Optimisation improves the generated code to make it run faster or use less memory, without changing what the program does.

  • Removing redundant instructions — for example, removing a variable that is assigned but never used
  • Simplifying calculations — replacing x * 2 with x + x if it is faster on the target processor
  • Loop optimisation — moving calculations that produce the same result every iteration outside of the loop
  • Dead code elimination — removing code that can never be reached or executed

In exam questions about compilation stages, remember the order: lexical analysis (tokenisation) then syntax analysis (grammar check) then semantic analysis (logic/meaning check) then code generation then optimisation. You may be asked to identify which stage detects a particular type of error.

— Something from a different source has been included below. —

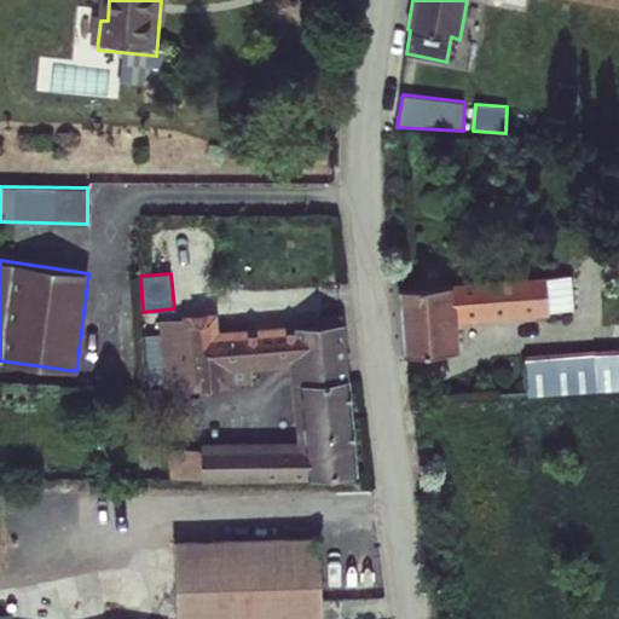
[(571,275),(547,278),(549,311),(573,308),(571,275)]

Stage Purpose Type of error detected
Lexical analysis Tokenises code, removes comments Illegal characters, invalid tokens
Syntax analysis Checks grammar rules Missing brackets, wrong structure
Semantic analysis Checks logical meaning Type mismatches, undeclared variables
Code generation Produces machine code
Optimisation Improves efficiency

Programming errors: Description and examples

Errors in programs fall into three main categories. Understanding the differences is essential for debugging.

Syntax errors

A syntax error occurs when the code breaks the grammar rules of the programming language. The program will not compile or run until all syntax errors are fixed.

Examples:

  • Missing a closing bracket: print("hello"
  • Misspelling a keyword: pritn("hello")
  • Missing a colon at the end of an if statement (in Python): if x > 5
  • Forgetting to declare a variable (in languages that require it)

Syntax errors are detected at compile time (by a compiler) or immediately when the line is reached (by an interpreter).

Logic errors

A logic error occurs when the program runs without crashing but produces incorrect results. The code is syntactically valid, but the algorithm is wrong.

Examples:

  • Using + instead of - in a calculation
  • Using > instead of >= in a condition, causing an off-by-one error
  • An infinite loop caused by forgetting to update the loop counter
  • Calculating an average by dividing by the wrong number

Logic errors are the hardest to find because the program does not crash or display an error message. They require careful testing and tracing to identify.

Runtime errors

A runtime error occurs when the program crashes or stops unexpectedly while running. The syntax is correct, but something goes wrong during execution.

Examples:

  • Division by zero — attempting to divide a number by 0
  • File not found — trying to open a file that does not exist
  • Stack overflow — infinite recursion that uses up all available memory
  • Out of range — accessing an array index that does not exist
  • Type error — attempting an operation on the wrong data type at runtime

Syntax error — code breaks the language’s grammar rules and will not run. Logic error — code runs but produces the wrong output. Runtime error — code compiles but crashes during execution due to an unexpected condition.

Error type When detected Program runs? Example
Syntax Compile time / interpretation No Missing bracket
Logic During testing (by the programmer) Yes, but wrong output Wrong operator used
Runtime During execution Starts, then crashes Division by zero

Exam questions may give you a code snippet and ask you to identify the type of error. If the code would not run at all, it is a syntax error. If it runs but gives the wrong answer, it is a logic error. If it runs but crashes on certain inputs, it is a runtime error.